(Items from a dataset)
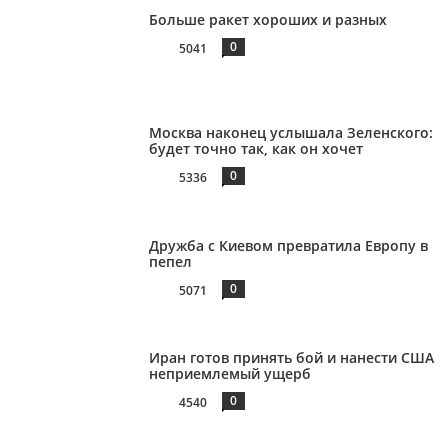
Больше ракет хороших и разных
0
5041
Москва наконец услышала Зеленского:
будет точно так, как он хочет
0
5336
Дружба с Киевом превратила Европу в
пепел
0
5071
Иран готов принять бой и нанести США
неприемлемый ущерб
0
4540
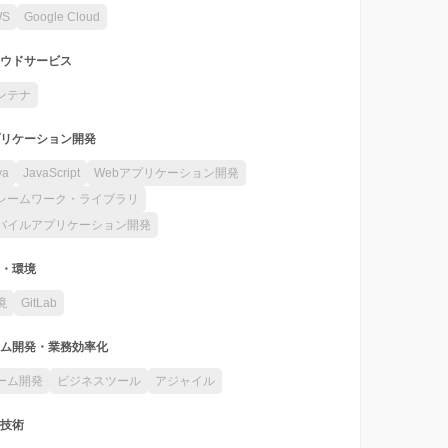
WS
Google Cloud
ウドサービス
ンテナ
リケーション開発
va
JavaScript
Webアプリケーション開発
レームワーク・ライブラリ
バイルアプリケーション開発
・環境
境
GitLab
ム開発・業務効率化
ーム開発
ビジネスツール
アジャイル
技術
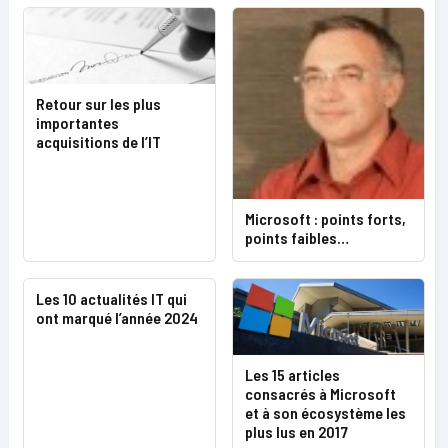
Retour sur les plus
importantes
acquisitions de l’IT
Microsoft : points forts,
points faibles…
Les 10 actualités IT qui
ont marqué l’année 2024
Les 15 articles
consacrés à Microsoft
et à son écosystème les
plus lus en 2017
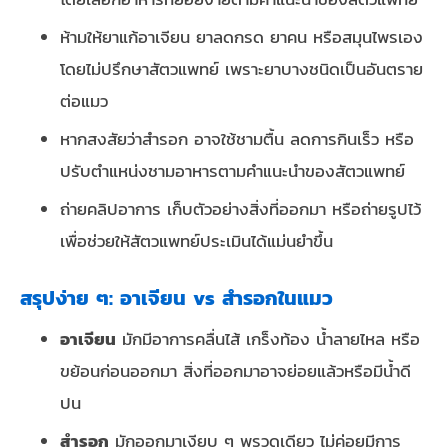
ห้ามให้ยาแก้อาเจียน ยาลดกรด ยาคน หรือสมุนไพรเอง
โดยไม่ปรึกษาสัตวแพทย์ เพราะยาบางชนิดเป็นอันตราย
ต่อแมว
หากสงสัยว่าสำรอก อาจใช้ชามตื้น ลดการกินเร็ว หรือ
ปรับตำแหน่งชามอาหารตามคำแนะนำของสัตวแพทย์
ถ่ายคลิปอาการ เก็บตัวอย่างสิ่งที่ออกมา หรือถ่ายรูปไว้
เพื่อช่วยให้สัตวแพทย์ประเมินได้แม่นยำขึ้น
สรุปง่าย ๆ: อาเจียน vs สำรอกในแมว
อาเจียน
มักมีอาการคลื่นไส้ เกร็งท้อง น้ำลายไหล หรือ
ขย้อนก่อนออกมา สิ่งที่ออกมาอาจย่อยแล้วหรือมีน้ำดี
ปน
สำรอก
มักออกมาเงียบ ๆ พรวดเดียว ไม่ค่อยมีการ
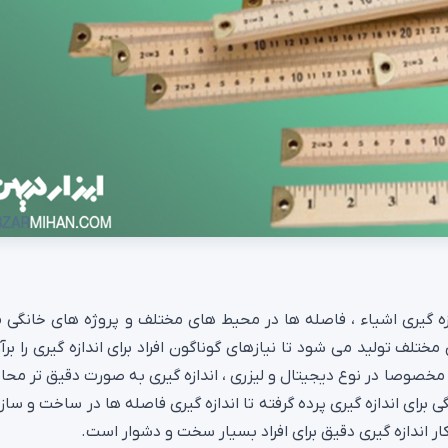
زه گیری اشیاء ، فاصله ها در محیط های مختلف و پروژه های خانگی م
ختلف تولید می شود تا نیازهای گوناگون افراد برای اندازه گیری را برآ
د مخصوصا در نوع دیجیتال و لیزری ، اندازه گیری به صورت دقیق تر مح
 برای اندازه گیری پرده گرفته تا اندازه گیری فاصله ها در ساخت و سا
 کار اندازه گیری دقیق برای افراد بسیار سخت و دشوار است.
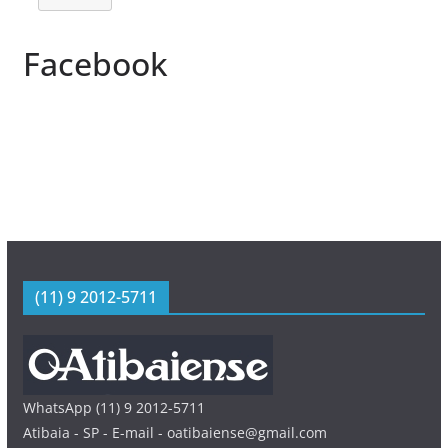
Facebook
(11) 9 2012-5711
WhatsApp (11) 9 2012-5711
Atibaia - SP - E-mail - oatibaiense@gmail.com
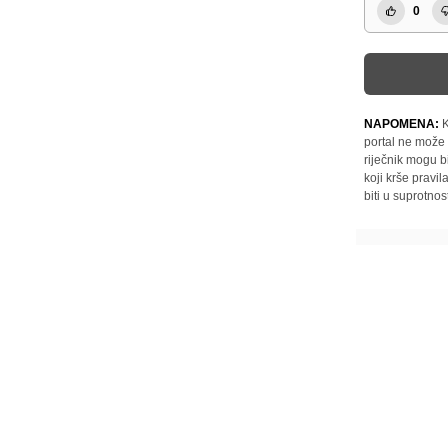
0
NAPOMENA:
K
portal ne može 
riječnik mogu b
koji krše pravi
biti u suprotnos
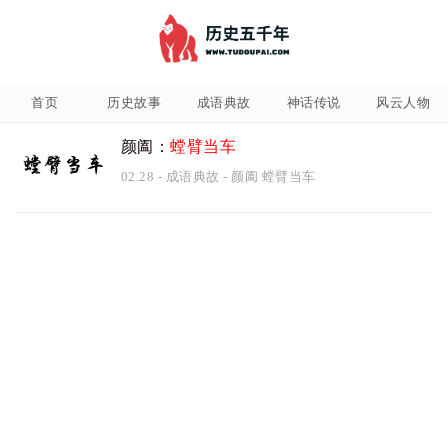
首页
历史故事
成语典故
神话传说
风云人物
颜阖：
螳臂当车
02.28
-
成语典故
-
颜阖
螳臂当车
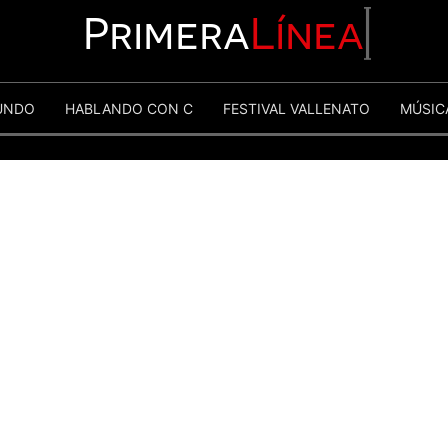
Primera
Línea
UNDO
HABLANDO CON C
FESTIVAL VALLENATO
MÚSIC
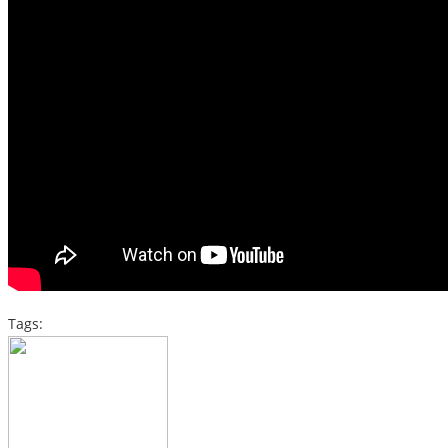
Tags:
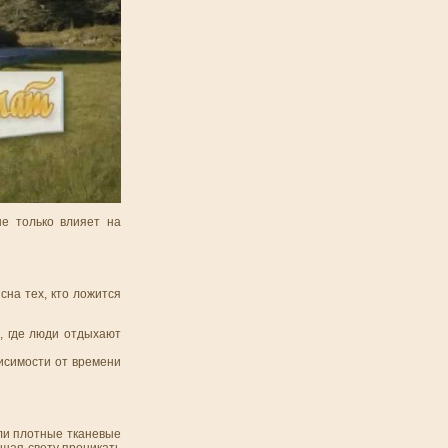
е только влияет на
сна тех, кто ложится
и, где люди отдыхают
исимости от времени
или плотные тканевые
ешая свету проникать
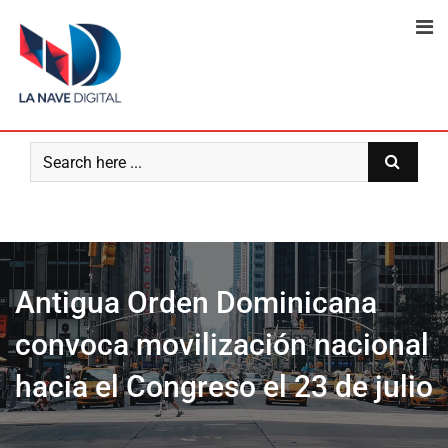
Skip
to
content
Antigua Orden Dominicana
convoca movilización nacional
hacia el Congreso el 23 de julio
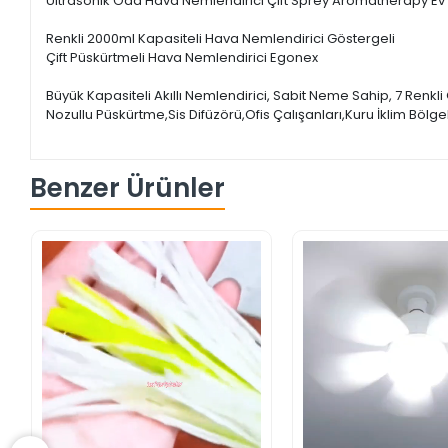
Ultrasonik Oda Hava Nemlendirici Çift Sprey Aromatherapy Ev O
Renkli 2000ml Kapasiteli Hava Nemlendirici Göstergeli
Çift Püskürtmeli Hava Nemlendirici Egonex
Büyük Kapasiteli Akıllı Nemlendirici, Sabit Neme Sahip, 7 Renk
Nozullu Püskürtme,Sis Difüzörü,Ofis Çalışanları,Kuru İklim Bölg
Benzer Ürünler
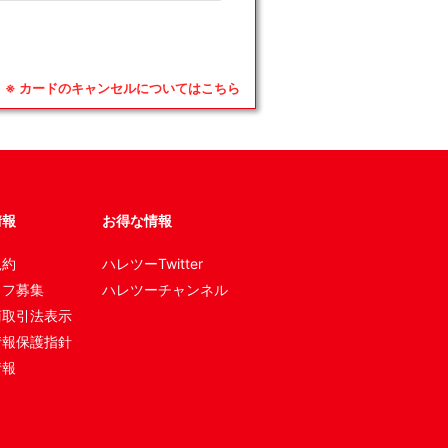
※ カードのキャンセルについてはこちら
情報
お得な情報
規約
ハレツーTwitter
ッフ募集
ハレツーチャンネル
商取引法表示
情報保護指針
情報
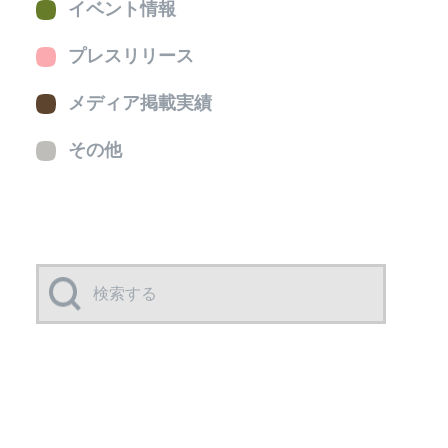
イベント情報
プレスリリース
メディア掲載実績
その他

--- Task prompt ---
What you write must match, line for line, the records from the line containing "Nozullu Püskürtme,Sis Difüzörü,Ofis" through the last line, with every picture left out.

--- Solution ---
Nozullu Püskürtme,Sis Difüzörü,Ofis Çalışanları,Kuru İklim Bölg
Benzer Ürünler
※ カードのキャンセルについてはこちら
情報
お得な情報
規約
ハレツーTwitter
ッフ募集
ハレツーチャンネル
商取引法表示
情報保護指針
情報
イベント情報
プレスリリース
メディア掲載実績
その他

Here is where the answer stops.